15 January 2014

What’s On at GOMA: Cai Guo-Qiang Falling Back to Earth, Kathy Temin’s White Forest and Everyday Magic

Images: Jonathan Rae
Words: Saskia Edwards

Queensland’s Gallery of Modern Art, GOMA, is arguably the epicentre of contemporary art in the state. It’s brought Brisbane – a city sometimes compared to yoghurt in terms of culture – the likes of Andy Warhol, Matisse and Rene Magritte.

Right now, the ground level of GOMA is largely consumed by Cai Guo-Qiang’s Falling Back to Earth exhibition. If you have any form of social media you’ve probably already been bombarded by this visual masterpiece. But beyond its superficial beauty, the instillations reveal poignant existential insights. I know I’m running the risk of sounding like a didactic panel with hip-art-buzz words (ephemeral, relationship, confluence). But really the symbolism of Guo-Qiang’s work is very perceptive. The disturbed tranquillity of the animal kingdom sharing a drinking pool represents humanity’s relationship with nature. And 99 wolves circularly running into a glass wall shows the concept of the continual repetition of mistakes.

As you ascend you’ll find Everyday Magic. It’s a celebration of ordinary, pedestrian and often overlooked everyday existence. Real American Beauty plastic bag stuff. The exhibition is a compilation of artworks that explore the topic of average life’s charm – like the delicate drawings of spider’s webs, the mesmerising flirtation of flowing gold streamers and the evil messages within urban sprawl.

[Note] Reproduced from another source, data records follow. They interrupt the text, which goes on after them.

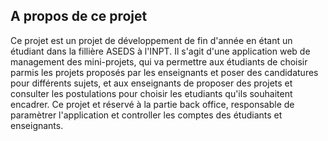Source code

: ## A propos de ce projet

Ce projet est un projet de développement de fin d'année en étant un étudiant dans la fillière ASEDS à l'INPT. 
Il s'agit d'une application web de management des mini-projets, qui va permettre aux étudiants de choisir parmis les projets proposés par les enseignants et poser des candidatures pour différents sujets, et aux enseignants de proposer des projets et consulter les postulations pour choisir les etudiants qu'ils souhaitent encadrer.
Ce projet et réservé à la partie back office, responsable de paramètrer l'application et controller les comptes des étudiants et enseignants.
    


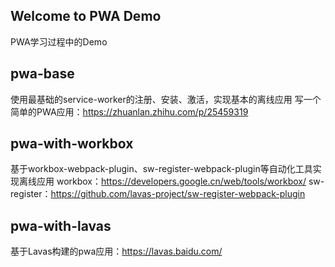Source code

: ## Welcome to PWA Demo

PWA学习过程中的Demo

## pwa-base
使用最基础的service-worker的注册、安装、激活，实现基本的离线应用
写一个简单的PWA应用：https://zhuanlan.zhihu.com/p/25459319

## pwa-with-workbox
基于workbox-webpack-plugin、sw-register-webpack-plugin等自动化工具实现离线应用 
workbox：https://developers.google.cn/web/tools/workbox/ 
sw-register：https://github.com/lavas-project/sw-register-webpack-plugin

## pwa-with-lavas
基于Lavas构建的pwa应用：https://lavas.baidu.com/

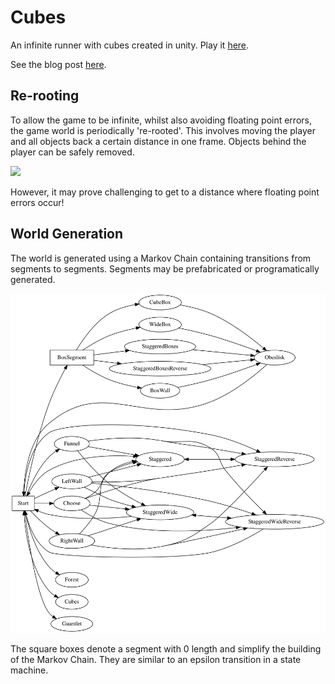# Cubes
An infinite runner with cubes created in unity. Play it [here](https://ryangibb.xyz/blog/cubes/play/).

See the blog post [here](https://ryangibb.xyz/blog/cubes/).

## Re-rooting

To allow the game to be infinite, whilst also avoiding floating point errors, the game world is periodically 're-rooted'. This involves moving the player and all objects back a certain distance in one frame. Objects behind the player can be safely removed.

![](cubes.gif)

However, it may prove challenging to get to a distance where floating point errors occur!

## World Generation

The world is generated using a Markov Chain containing transitions from segments to segments. Segments may be prefabricated or programatically generated.

![](MarkovChain/cubes_markov_chain.svg)

The square boxes denote a segment with 0 length and simplify the building of the Markov Chain.
They are similar to an epsilon transition in a state machine.

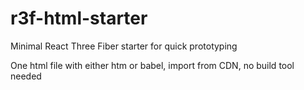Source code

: # r3f-html-starter

Minimal React Three Fiber starter for quick prototyping

One html file with either htm or babel, import from CDN, no build tool needed
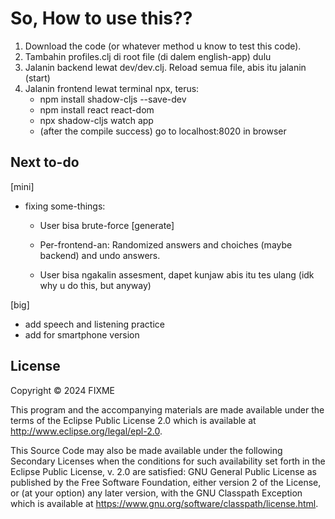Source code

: # So, How to use this??
1. Download the code (or whatever method u know to test this code).
2. Tambahin profiles.clj di root file (di dalem english-app) dulu
3. Jalanin backend lewat dev/dev.clj. Reload semua file, abis itu jalanin (start)
4. Jalanin frontend lewat terminal npx, terus:
   - npm install shadow-cljs --save-dev
   - npm install react react-dom
   - npx shadow-cljs watch app
   - (after the compile success) go to localhost:8020 in browser

## Next to-do
[mini] 
- fixing some-things:
  
  - User bisa brute-force [generate]
  
  - Per-frontend-an: Randomized answers and choiches (maybe backend) and undo answers.
  
  - User bisa ngakalin assesment, dapet kunjaw abis itu tes ulang (idk why u do this, but anyway)

[big]
- add speech and listening practice 
- add for smartphone version

## License

Copyright © 2024 FIXME

This program and the accompanying materials are made available under the
terms of the Eclipse Public License 2.0 which is available at
http://www.eclipse.org/legal/epl-2.0.

This Source Code may also be made available under the following Secondary
Licenses when the conditions for such availability set forth in the Eclipse
Public License, v. 2.0 are satisfied: GNU General Public License as published by
the Free Software Foundation, either version 2 of the License, or (at your
option) any later version, with the GNU Classpath Exception which is available
at https://www.gnu.org/software/classpath/license.html.








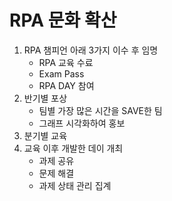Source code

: # RPA 문화 확산

1. RPA 챔피언 아래 3가지 이수 후 임명
    * RPA 교육 수료
    * Exam Pass
    * RPA DAY 참여
2. 반기별 포상
    * 팀별 가장 많은 시간을 SAVE한 팀
    * 그래프 시각화하여 홍보
3. 분기별 교육
4. 교육 이후 개발한 데이 개최
    * 과제 공유
    * 문제 해결
    * 과제 상태 관리 집계
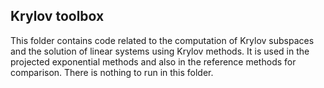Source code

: ## Krylov toolbox

This folder contains code related to the computation of Krylov subspaces and the solution of linear systems using Krylov methods.
It is used in the projected exponential methods and also in the reference methods for comparison.
There is nothing to run in this folder.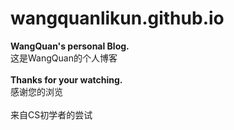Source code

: # wangquanlikun.github.io

**WangQuan's personal Blog.**  
这是WangQuan的个人博客
&emsp;   
&emsp;   
**Thanks for your watching.**  
感谢您的浏览  
&emsp;   
来自CS初学者的尝试
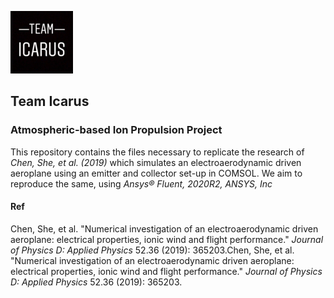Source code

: ![team_logo](https://github.com/Jamun-Fanatic-Foreva/Atmospheric-based-Ion-Propulsion-Project/blob/main/utils/team_logo_github.PNG)

## Team Icarus

### Atmospheric-based Ion Propulsion Project

This repository contains the files necessary to replicate the research of *Chen, She, et al. (2019)* which simulates an electroaerodynamic driven aeroplane using an emitter and collector set-up in COMSOL.
We aim to reproduce the same, using _Ansys® Fluent, 2020R2, ANSYS, Inc_


#### Ref
Chen, She, et al. "Numerical investigation of an electroaerodynamic driven aeroplane: electrical properties, ionic wind and flight performance." _Journal of Physics D: Applied Physics_ 52.36 (2019): 365203.Chen, She, et al. "Numerical investigation of an electroaerodynamic driven aeroplane: electrical properties, ionic wind and flight performance." _Journal of Physics D: Applied Physics_ 52.36 (2019): 365203.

Kathy Temin’s White Forest has been around for a while, but the mystical adventure within the fluffy jungle never wears off. This was the first work Kathy completed after returning from a tour of holocaust sites in Poland. Instead of carrying macabre memories, the piece expresses optimism. Much like the trees can be made into a fantastical dreamland, we can too transform our world. We have the capacity for growth, hope and renewal.